A couple of weeks ago I enjoyed an afternoon out, I drove over to Stalybridge (not far from my home) and found their office on the ground floor of a wonderful old mill (note: this is not the building pictured on the web site). It's one of those superb, grand Victorian mills where you enter via a brick archway into a cobbled yard. Nowadays the mill is home to a number of small businesses, one of which is GTM Sales who have an office on one side of the yard and large storeroom on the other. If you follow the link above then you can see a rack of shelves in the storeroom. They are selling pure linen two ply yarns and two ply yarns of linen plied with yarns of other fibre.
The yarns I bought are two ply linen/linen, linen/cotton, linen/wool, enough to keep me happy weaving for a year or two I should think, unless I want more of a particular colour. The colours are lovely, see for yourself:
I had a great time choosing these and enjoyed a good chat and a cup of tea with Sandra, who has the task of marketing these yarns. Hi Sandra! Sandra's not a yarn expert, if you look at the company web site you'll see they used to refurbish spinning mill machinery, however, she's learning from her customers - and commented how friendly weavers are. She's happy to send out samples for anyone who can't go along in person. They are selling per cone (mostly weighing at least 1 kg) prices from £5-£10. (Sandra, I hope your boss is impressed by the advertising space you get for one cup of tea and a friendly chat!!)
Here I am surrounded by cones of yarn and thinking, right, what shall I weave? I have put away the mixed yarns for now, and am looking at using the two ply linens. I think all the yarns are eminently suitable for fabric to be used for clothing. They may be less suitable for upholstery or towels because the yarn is not tight twist, but I suppose that depends on the length of the flax used in spinning this yarn. I haven't pulled a thread apart to find out the length yet. I know another of Sandra's customers is a machine knitter. I also like the idea of trying these out for inkle weaving.
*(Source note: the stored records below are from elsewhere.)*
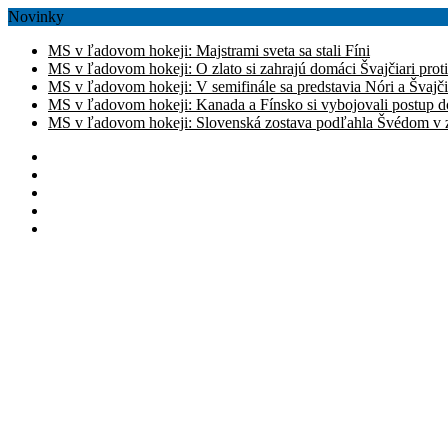
Novinky
MS v ľadovom hokeji: Majstrami sveta sa stali Fíni
MS v ľadovom hokeji: O zlato si zahrajú domáci Švajčiari prot
MS v ľadovom hokeji: V semifinále sa predstavia Nóri a Švajči
MS v ľadovom hokeji: Kanada a Fínsko si vybojovali postup d
MS v ľadovom hokeji: Slovenská zostava podľahla Švédom v zá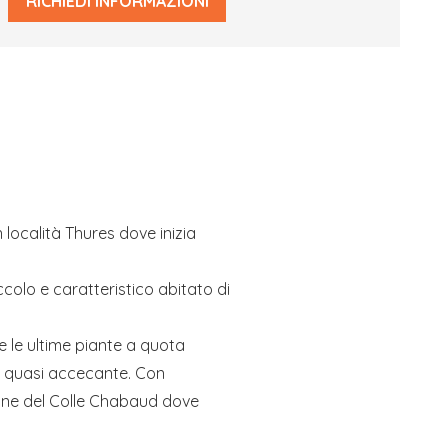
RICHIEDI INFORMAZIONI
Questo
campo
deve
essere
lasciato
vuoto
 località Thures dove inizia
colo e caratteristico abitato di
 le ultime piante a quota
eve quasi accecante. Con
ione del Colle Chabaud dove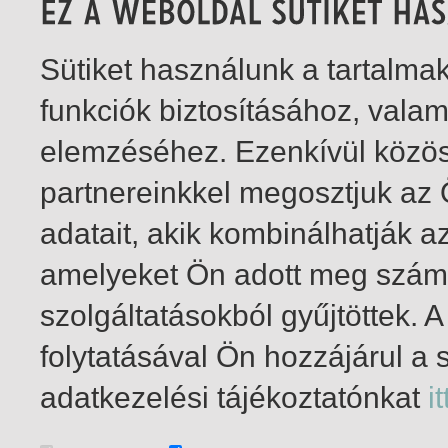
Sütiket használunk a tartalm
funkciók biztosításához, vala
elemzéséhez. Ezenkívül közö
partnereinkkel megosztjuk az
adatait, akik kombinálhatják a
amelyeket Ön adott meg számu
szolgáltatásokból gyűjtöttek.
folytatásával Ön hozzájárul a 
1-11
/ total 11 hit
adatkezelési tájékoztatónkat
it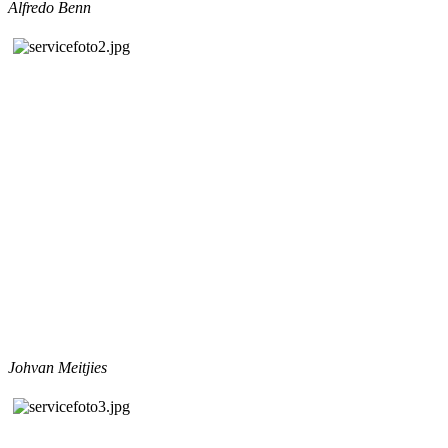
Alfredo Benn
Johvan Meitjies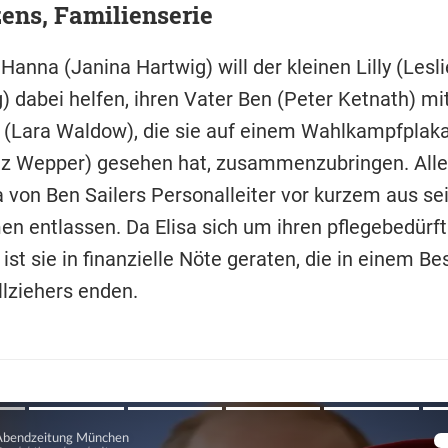
ens, Familienserie
anna (Janina Hartwig) will der kleinen Lilly (Lesli
 dabei helfen, ihren Vater Ben (Peter Ketnath) mit
(Lara Waldow), die sie auf einem Wahlkampfplaka
itz Wepper) gesehen hat, zusammenzubringen. Alle
a von Ben Sailers Personalleiter vor kurzem aus s
n entlassen. Da Elisa sich um ihren pflegebedürft
st sie in finanzielle Nöte geraten, die in einem B
llziehers enden.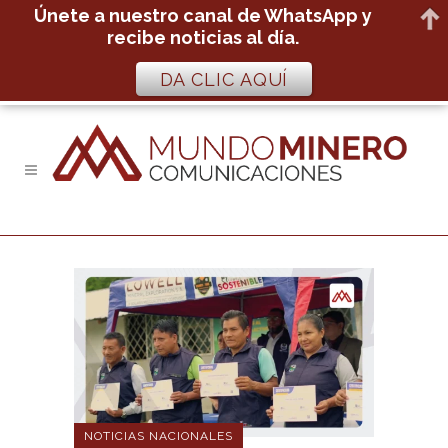
Únete a nuestro canal de WhatsApp y
recibe noticias al día.
DA CLIC AQUÍ
NOTICIAS NACIONALES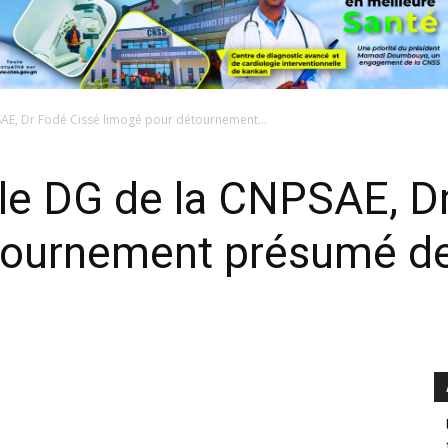
SAE, Dr Fodé Cissé limogé pour détournement...
 le DG de la CNPSAE, D
tournement présumé de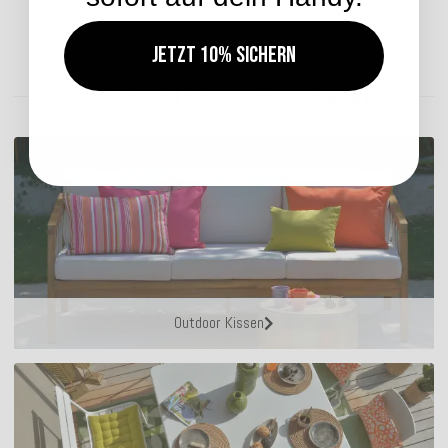
Lieferzeit: ca. 2-4 Werktage
Jetzt 10% sichern
ENTDECKEN SIE UNSER SORTIMENT
Outdoor Kissen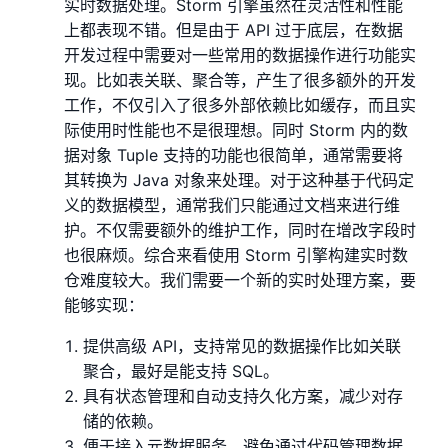
实时数据处理。Storm 引擎虽然在灵活性和性能
上都表现不错。但是由于 API 过于底层，在数据
开发过程中需要对一些常用的数据操作进行功能实
现。比如表关联、聚合等，产生了很多额外的开发
工作，不仅引入了很多外部依赖比如缓存，而且实
际使用时性能也不是很理想。同时 Storm 内的数
据对象 Tuple 支持的功能也很简单，通常需要将
其转换为 Java 对象来处理。对于这种基于代码定
义的数据模型，通常我们只能通过文档来进行维
护。不仅需要额外的维护工作，同时在增改字段时
也很麻烦。综合来看使用 Storm 引擎构建实时数
仓难度较大。我们需要一个新的实时处理方案，要
能够实现：
提供高级 API，支持常见的数据操作比如关联
聚合，最好是能支持 SQL。
具有状态管理和自动支持久化方案，减少对存
储的依赖。
便于接入元数据服务，避免通过代码管理数据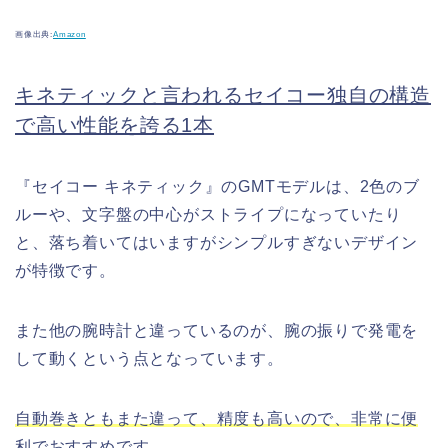
画像出典:
Amazon
キネティックと言われるセイコー独自の構造
で高い性能を誇る1本
『セイコー キネティック』のGMTモデルは、2色のブ
ルーや、文字盤の中心がストライプになっていたり
と、落ち着いてはいますがシンプルすぎないデザイン
が特徴です。
また他の腕時計と違っているのが、腕の振りで発電を
して動くという点となっています。
自動巻きともまた違って、精度も高いので、非常に便
利でおすすめ
です。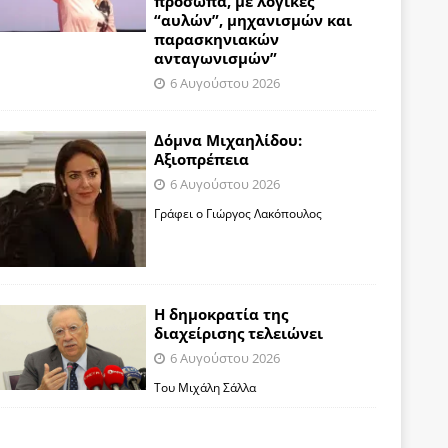
πρόσωπα, με λογικές
“αυλών”, μηχανισμών και
παρασκηνιακών
ανταγωνισμών”
6 Αυγούστου 2026
Δόμνα Μιχαηλίδου:
Αξιοπρέπεια
6 Αυγούστου 2026
Γράφει ο Γιώργος Λακόπουλος
Η δημοκρατία της
διαχείρισης τελειώνει
6 Αυγούστου 2026
Του Μιχάλη Σάλλα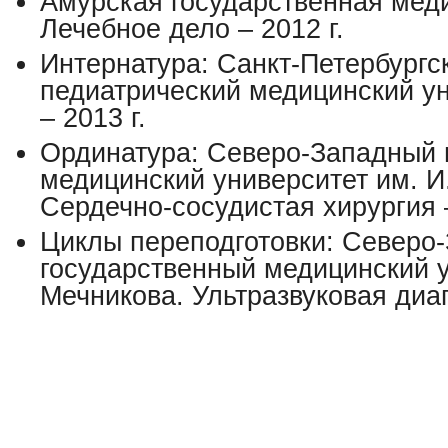
Амурская государственная мед
Лечебное дело – 2012 г.
Интернатура: Санкт-Петербургс
педиатрический медицинский ун
– 2013 г.
Ординатура: Северо-Западный 
медицинский университет им. И
Сердечно-сосудистая хирургия –
Циклы переподготовки:
Северо
государственный медицинский у
Мечникова. Ультразвуковая диаг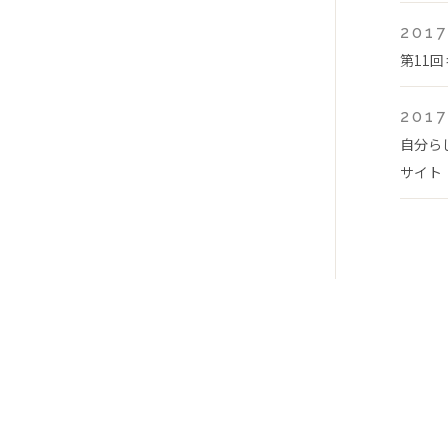
2017
第11
2017
自分ら
サイト「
The next day I asked my boyfriend - the keen woodworker who often says "what shall I do with all these odd left over bits of wood" - to make a nifty gadget like the one I saw on Amelia's blog for trying out yarn sett. If you're in the U.S. you could buy one from Halcyon Yarns.
The sett tool indicates that 30 epi will be good for plain weave. I could calculate the thread twill density for twill from that, but as I was having fun I decided to weave another little sample. This time I used a couple of lollysticks tucked in the warp on the back of the sett tool to take out as the warp tightens up.